Si l'on croit encore que l'île Maurice est un paradis pour touristes, les romans d'Ananda Devi offrent un terrible et magnifique démenti : c'est une terre tragique et violente, à l'histoire tourmentée, où la violence affleure constamment entre communautés - les Noirs descendants d'esclaves, les Indiens... et aussi au sein des familles.
Le Sari vert en est une superbe illustration. C'est l'ultime monologue d'un vieil homme en train de mourir d'un cancer, entouré de sa fille Kitty et de sa petite-fille Malika. Mais peu à peu l'horreur s'impose, face à cet homme monstrueux, englué dans ses préjugés misogynes, sa profonde lâcheté et son inqualifiable violence. Car peu à peu, sous le regard impitoyable de Malika, et de Kitty peu à peu délivrée de sa peur, il passe aux aveux, sans éprouver pourtant le moindre remords : son épouse, la mère de Kitty, épousée à quinze ans, il l'a peu à peu détruite, violentée, parce qu'elle était trop belle et trop vivante pour lui ; après la mort de son second enfant, un fils, il l'a finalement assassinée d'une manière particulièrement atroce... Sa fille, on comprend vite qu'il l'a battue aussi, manipulée, lui imposant un amour incestueux, jusqu'à la rendre à demi-folle de dégoût et de peur ; et sa petite-fille, en réalité, il en est le père.

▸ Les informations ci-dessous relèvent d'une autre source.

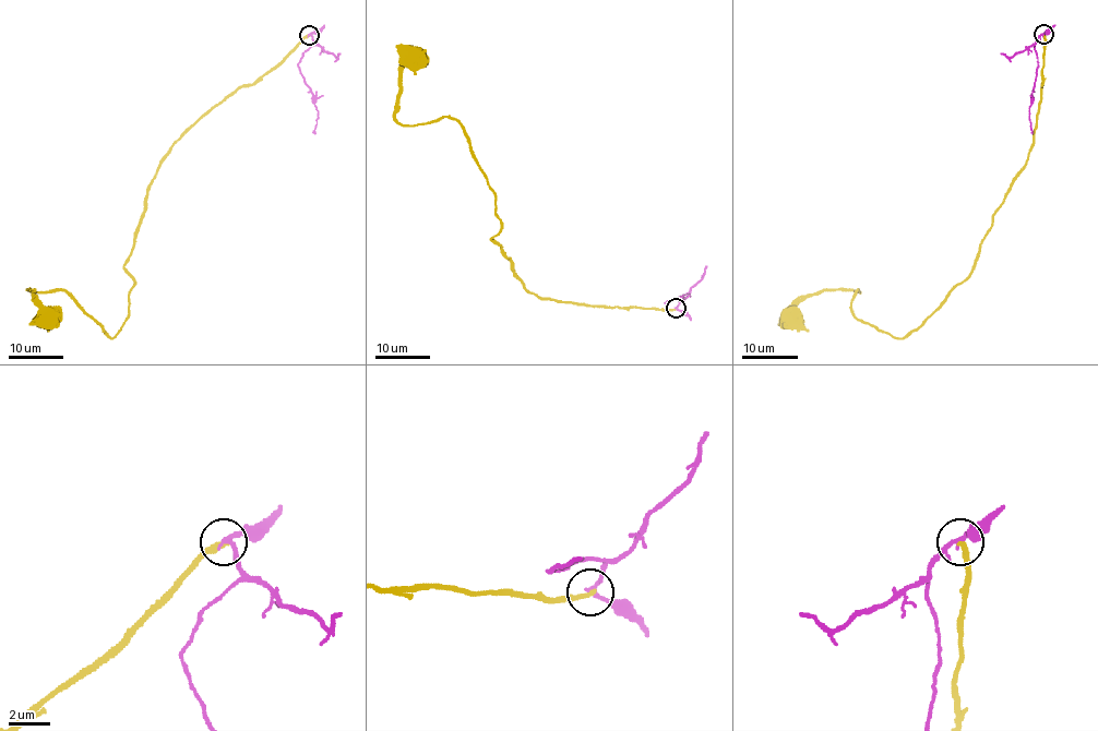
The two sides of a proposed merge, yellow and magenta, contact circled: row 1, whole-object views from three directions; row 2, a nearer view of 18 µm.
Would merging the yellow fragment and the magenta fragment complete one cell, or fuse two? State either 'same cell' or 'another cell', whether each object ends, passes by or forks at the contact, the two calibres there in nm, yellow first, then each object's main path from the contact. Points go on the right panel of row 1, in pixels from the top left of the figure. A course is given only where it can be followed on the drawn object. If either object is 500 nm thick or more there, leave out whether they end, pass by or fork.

Cet être immonde et pitoyable aura finalement la mort qu'il mérite : Kitty et Malika quittent la maison, le laissant seul, impuissant et condamné.
À travers ce récit, c'est toute la violence d'une société qui transparaît : entre hommes et femmes, d'abord, interdisant toute forme d'amour véritable ; entre les communautés également - le narrateur, un moment, manque être tué au cours d'émeutes...
Le lecteur se trouve littéralement happé par la noirceur de ce monologue, qui donne la parole presque exclusivement au bourreau. Sa rage, son mépris de tous ceux qu'il considère comme faibles, à commencer par les femmes (et son désarroi, lorsqu'il s'aperçoit que ses victimes n'ont plus peur, ne se laissent plus manipuler), son absence totale d'empathie, s'expriment avec une rudesse sans fard ; mais peu à peu, le personnage se délite, son langage se défait dans une grossièreté qui montre surtout sa faiblesse ; sa défaite, à la fin, est totale.
La tragédie s'est jouée, dans un huis-clos étouffant, entre trois vivants et une morte.